■ Directions
Could you return every line of the records below that contains the word "page"?

Screenshot and code edit data:
<<<<

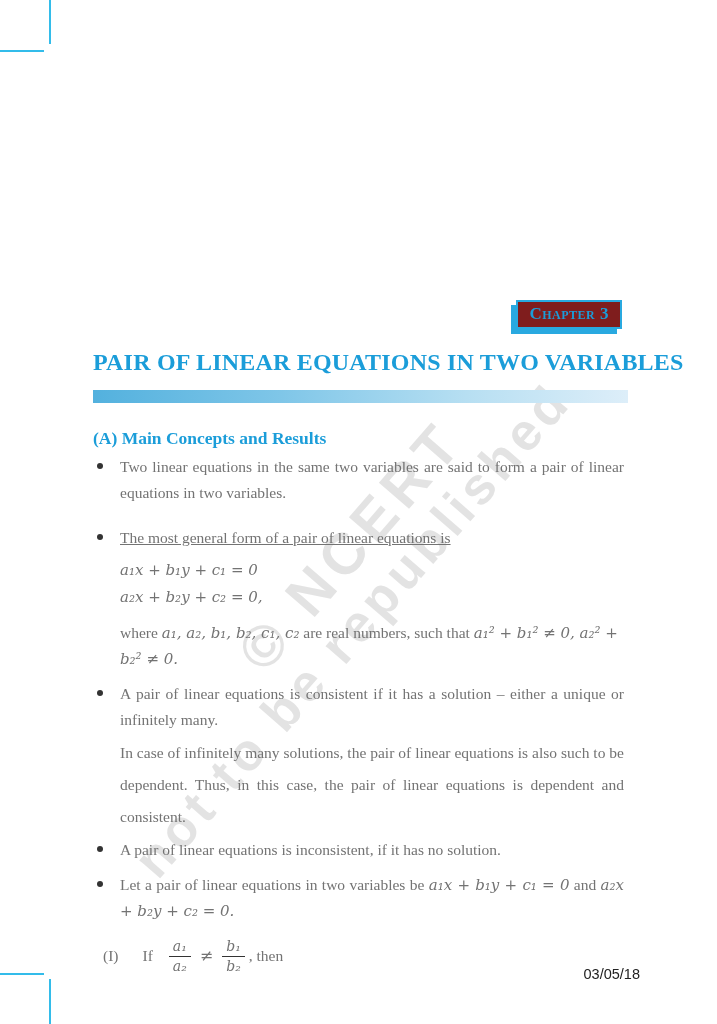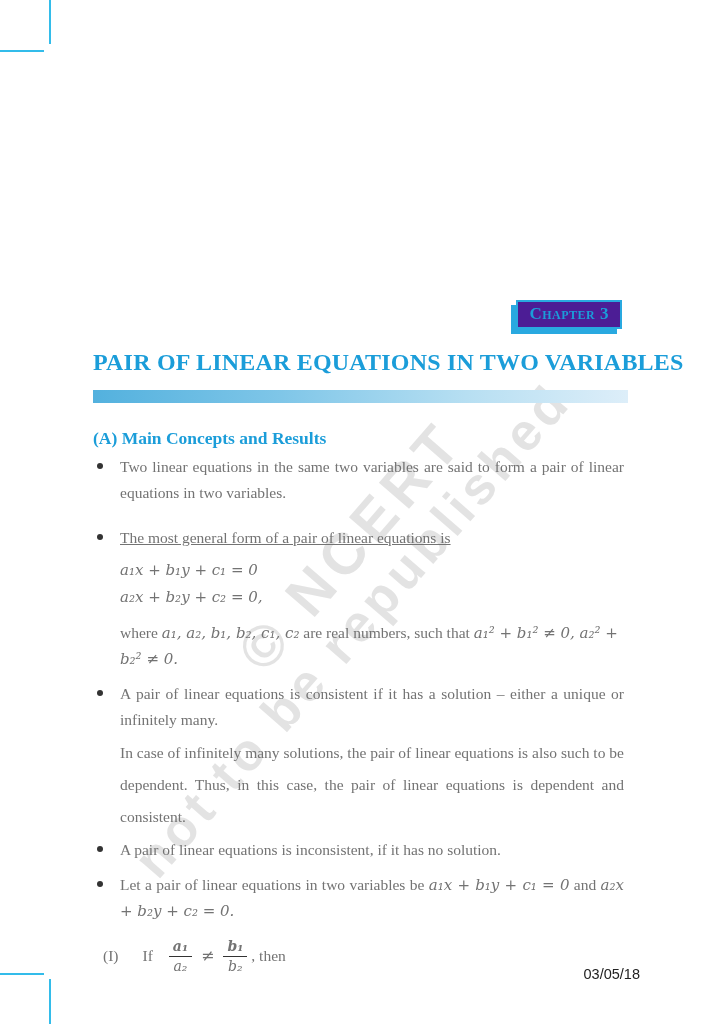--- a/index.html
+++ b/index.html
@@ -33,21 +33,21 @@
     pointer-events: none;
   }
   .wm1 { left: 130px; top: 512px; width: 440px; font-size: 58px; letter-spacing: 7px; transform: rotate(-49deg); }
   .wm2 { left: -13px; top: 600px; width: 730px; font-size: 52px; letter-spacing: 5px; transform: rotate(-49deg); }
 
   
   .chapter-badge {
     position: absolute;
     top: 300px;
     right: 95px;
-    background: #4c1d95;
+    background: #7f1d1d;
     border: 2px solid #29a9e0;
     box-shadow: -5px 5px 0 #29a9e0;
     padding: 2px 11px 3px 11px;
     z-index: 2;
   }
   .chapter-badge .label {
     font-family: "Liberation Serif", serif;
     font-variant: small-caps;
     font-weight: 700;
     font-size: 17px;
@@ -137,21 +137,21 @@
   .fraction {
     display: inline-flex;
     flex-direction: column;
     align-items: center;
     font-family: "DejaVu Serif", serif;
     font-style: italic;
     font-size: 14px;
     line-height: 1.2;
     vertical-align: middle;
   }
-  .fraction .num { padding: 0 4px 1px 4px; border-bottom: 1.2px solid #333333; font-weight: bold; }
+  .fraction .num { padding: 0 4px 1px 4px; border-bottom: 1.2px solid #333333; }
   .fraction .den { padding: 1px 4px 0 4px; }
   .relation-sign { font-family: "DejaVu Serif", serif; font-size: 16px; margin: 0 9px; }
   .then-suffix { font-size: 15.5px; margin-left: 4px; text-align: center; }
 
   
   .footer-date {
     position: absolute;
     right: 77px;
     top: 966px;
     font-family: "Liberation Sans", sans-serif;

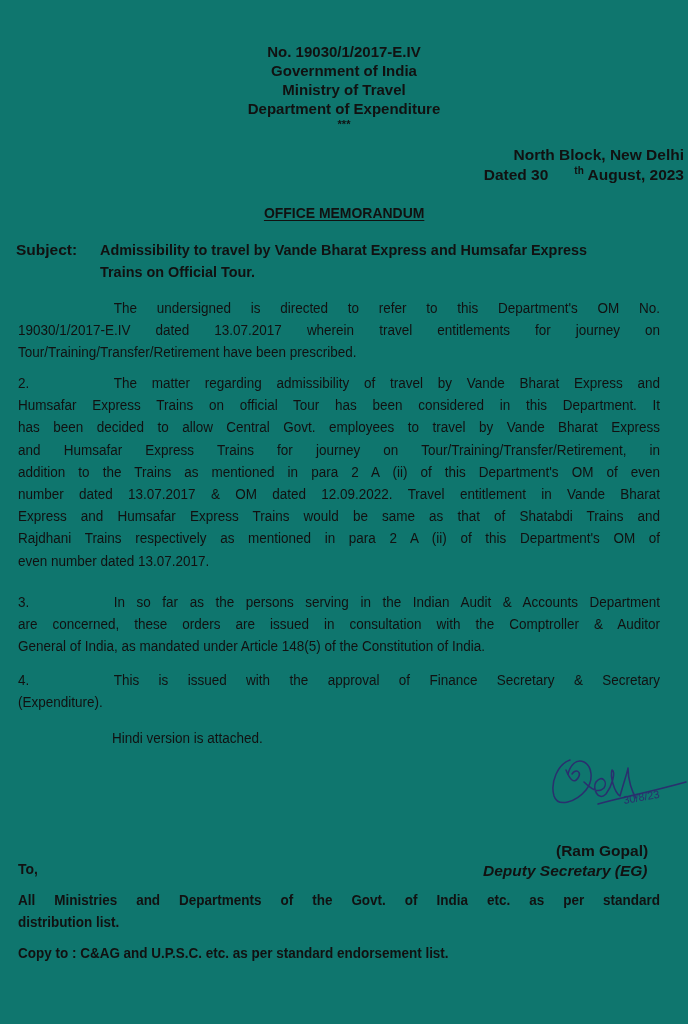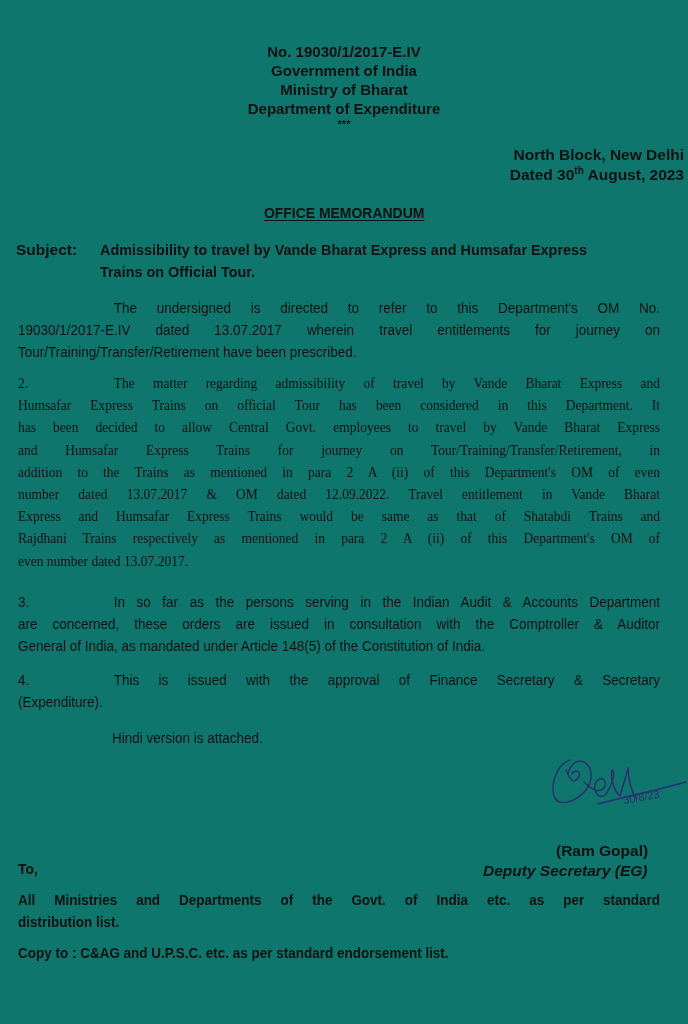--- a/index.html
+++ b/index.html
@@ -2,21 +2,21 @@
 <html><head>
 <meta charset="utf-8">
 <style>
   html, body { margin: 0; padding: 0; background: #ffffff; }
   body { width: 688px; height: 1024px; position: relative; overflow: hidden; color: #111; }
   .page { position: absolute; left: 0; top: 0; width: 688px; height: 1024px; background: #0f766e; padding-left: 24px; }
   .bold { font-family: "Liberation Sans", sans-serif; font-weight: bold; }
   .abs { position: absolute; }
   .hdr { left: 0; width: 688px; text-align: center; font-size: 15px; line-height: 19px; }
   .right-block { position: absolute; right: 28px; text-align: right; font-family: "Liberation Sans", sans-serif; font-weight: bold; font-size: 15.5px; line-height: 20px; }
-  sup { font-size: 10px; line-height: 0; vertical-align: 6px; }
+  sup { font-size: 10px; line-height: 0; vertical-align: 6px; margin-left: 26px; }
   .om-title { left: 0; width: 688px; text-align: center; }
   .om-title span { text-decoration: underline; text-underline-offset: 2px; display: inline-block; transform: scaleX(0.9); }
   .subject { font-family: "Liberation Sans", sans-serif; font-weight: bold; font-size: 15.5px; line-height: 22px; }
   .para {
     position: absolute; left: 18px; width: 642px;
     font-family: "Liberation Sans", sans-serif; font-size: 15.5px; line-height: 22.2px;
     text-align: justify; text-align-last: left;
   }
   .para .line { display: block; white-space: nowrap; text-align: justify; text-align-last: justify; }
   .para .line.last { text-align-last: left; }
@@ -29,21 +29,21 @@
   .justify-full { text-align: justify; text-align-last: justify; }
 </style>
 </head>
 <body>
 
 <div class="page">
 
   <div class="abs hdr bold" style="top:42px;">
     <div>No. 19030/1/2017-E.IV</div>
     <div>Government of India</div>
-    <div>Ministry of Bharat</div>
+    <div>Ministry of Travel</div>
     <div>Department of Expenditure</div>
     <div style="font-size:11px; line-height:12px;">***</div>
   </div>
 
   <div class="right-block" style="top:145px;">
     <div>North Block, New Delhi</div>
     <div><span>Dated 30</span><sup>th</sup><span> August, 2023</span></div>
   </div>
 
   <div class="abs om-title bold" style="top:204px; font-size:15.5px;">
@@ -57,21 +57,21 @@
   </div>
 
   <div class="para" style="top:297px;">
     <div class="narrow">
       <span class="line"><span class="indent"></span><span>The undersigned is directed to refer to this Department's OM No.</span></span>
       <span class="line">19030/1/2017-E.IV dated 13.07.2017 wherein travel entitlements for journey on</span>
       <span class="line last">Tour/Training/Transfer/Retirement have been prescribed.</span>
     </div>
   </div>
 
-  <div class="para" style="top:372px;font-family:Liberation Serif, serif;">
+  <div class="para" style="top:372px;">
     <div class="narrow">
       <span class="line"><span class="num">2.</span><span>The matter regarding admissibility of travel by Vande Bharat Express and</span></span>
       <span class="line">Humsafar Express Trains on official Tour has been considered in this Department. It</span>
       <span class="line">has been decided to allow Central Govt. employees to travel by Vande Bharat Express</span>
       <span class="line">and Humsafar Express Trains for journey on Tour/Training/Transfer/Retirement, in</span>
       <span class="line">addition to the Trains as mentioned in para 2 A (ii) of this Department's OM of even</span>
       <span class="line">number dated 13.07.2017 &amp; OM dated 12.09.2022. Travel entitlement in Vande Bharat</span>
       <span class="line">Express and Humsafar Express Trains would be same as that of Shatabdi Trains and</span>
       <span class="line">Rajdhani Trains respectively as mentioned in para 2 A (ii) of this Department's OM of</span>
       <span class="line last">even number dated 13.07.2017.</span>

>>>>

■ Answer to the exercise
   .page { position: absolute; left: 0; top: 0; width: 688px; height: 1024px; background: #0f766e; padding-left: 24px; }
 <div class="page">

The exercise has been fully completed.